__Items from a dataset__:
◆ ◆ ◆ ◆ ◆ ◆ ◆

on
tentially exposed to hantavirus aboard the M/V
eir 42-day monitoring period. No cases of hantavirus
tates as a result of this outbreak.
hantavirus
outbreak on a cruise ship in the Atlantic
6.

◆ ◆ ◆ ◆ ◆ ◆ ◆

Search the entries for the word "outbreak". Copy each line where it appears.

tates as a result of this outbreak.
outbreak on a cruise ship in the Atlantic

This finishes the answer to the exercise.